Proviamo in questo tempo di Quaresima e ce ne accorgeremo.


Certo fare questo ci chiede uno sforzo, perché non ci viene naturale. È quel “lacerare il cuore” di cui parlavamo all’inizio, che fa male, in un primo tempo, ma fa sì che un cuore sclerotizzatato nelle abitudini e indurito torni a palpitare e a scaldarsi per qualcuno che non sono solo io e a pompare sangue in membra altrimenti esangui e debilitate dal non occuparsi ossessivamente altro che di se stessi.


Il profeta Gioele continua: “ritornate al Signore, vostro Dio, perché egli è misericordioso e pietoso, lento all’ira, di grande amore, pronto a ravvedersi riguardo al male.”


Il motivo di incamminarsi verso il Signore è perché egli è buono e ci vuole bene, tanto da “ravvedersi riguardo al male”. Questa ultima notazione riassume, in conclusione di frase, con quale segno veramente incredibile si manifesta l’amore di Dio: rinunciare al male che, secondo giustizia, noi ci saremmo meritati per il nostro comportamento.
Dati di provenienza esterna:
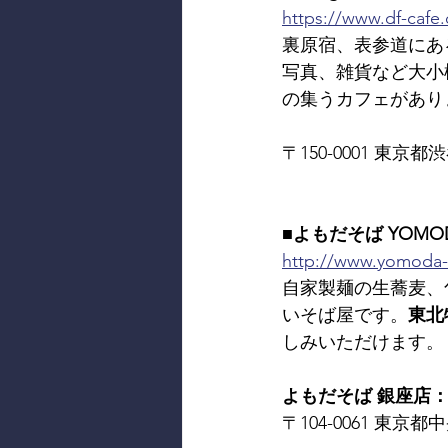
https://www.df-cafe
裏原宿、表参道にあ
写真、雑貨など大小
の集うカフェがあり
〒150-0001 東京都渋谷
■よもだそば YOMOD
http://www.yomoda
自家製麺の生蕎麦、
いそば屋です。
東北
しみいただけます。
よもだそば 銀座店
〒104-0061 東京都中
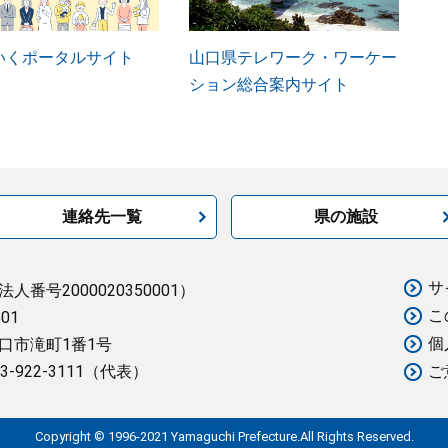
いくポータルサイト
山口県テレワーク・ワーケー
ション総合案内サイト
連絡先一覧
県の施設
サ
法人番号2000020350001）
こ
501
個
口市滝町1番1号
3-922-3111（代表）
ご
Copyright © 1996-2021 Yamaguchi Prefecture.All Rights Reserved.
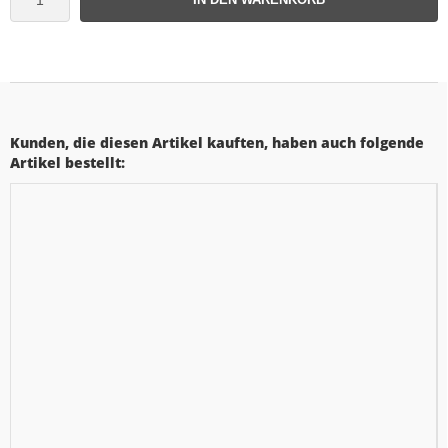
Kunden, die diesen Artikel kauften, haben auch folgende
Artikel bestellt:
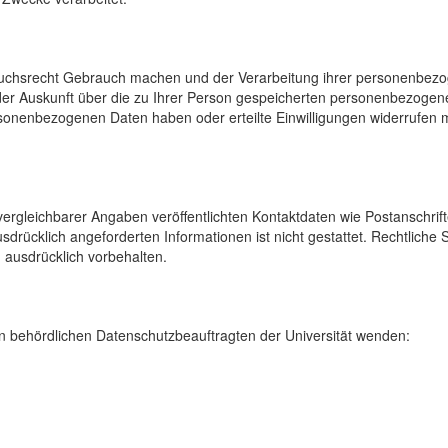
uchsrecht Gebrauch machen und der Verarbeitung ihrer personenbezog
der Auskunft über die zu Ihrer Person gespeicherten personenbezoge
onenbezogenen Daten haben oder erteilte Einwilligungen widerrufen mö
rgleichbarer Angaben veröffentlichten Kontaktdaten wie Postanschrif
sdrücklich angeforderten Informationen ist nicht gestattet. Rechtliche
 ausdrücklich vorbehalten.
 behördlichen Datenschutzbeauftragten der Universität wenden:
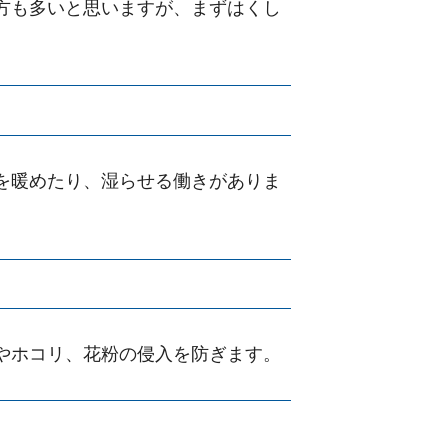
方も多いと思いますが、まずはくし
を暖めたり、湿らせる働きがありま
やホコリ、花粉の侵入を防ぎます。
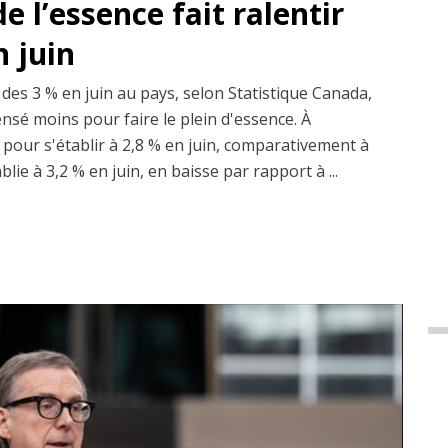
e l’essence fait ralentir
n juin
 des 3 % en juin au pays, selon Statistique Canada,
nsé moins pour faire le plein d'essence. À
nti pour s'établir à 2,8 % en juin, comparativement à
blie à 3,2 % en juin, en baisse par rapport à ...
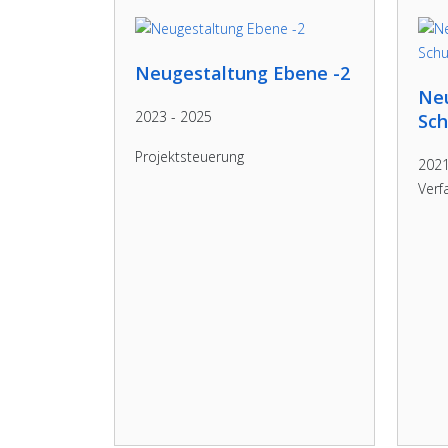
Neugestaltung Ebene -2
Neu
2023 - 2025
Sch
Projektsteuerung
2021
Verf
E il male più grande che Dio può fare agli uomini è trascurarli e dimenticarsi di loro.

Sì, spesso la nostra vita ordinaria è una vita che zigzagando attorno a sé, come dicevamo prima, si dimentica completamente di Dio, trascura le sue ragioni, ignora il suo invito a ricordarsi di lui e disconosce il bisogno che abbiamo di tutto quello che lui ci dona per vivere. Davanti a questo atteggiamento giustizia vorrebbe che Dio ci ripagasse con la stessa moneta, dimenticandosi di noi.
Ma Dio è molto di più che giusto, è buono, e per questo è “pronto a ravvedersi riguardo al male” che noi ci meriteremmo. Basta un segno, un gesto, un ricordo, un’attenzione verso di lui che prevalga nel suo cuore paterno l’amore per noi.


La Quaresima è allora un tempo opportuno per concentraci verso di lui, prestare attenzione alla sua parola, provare a vivere camminando verso di lui e non dietro a noi stessi, pur restando nei luoghi e nel tempo di sempre.


Il gesto con cui apriamo questa Quaresima è chinare il capo e ricevere la cenere su di esso. È un gesto antico con il quale l’uomo riconosce la fragilità della propria volontà e chiede umilmente a Dio aiuto per decidere di incamminarsi verso di lui e a non perdersi dietro a sé e a ciò che non vale niente.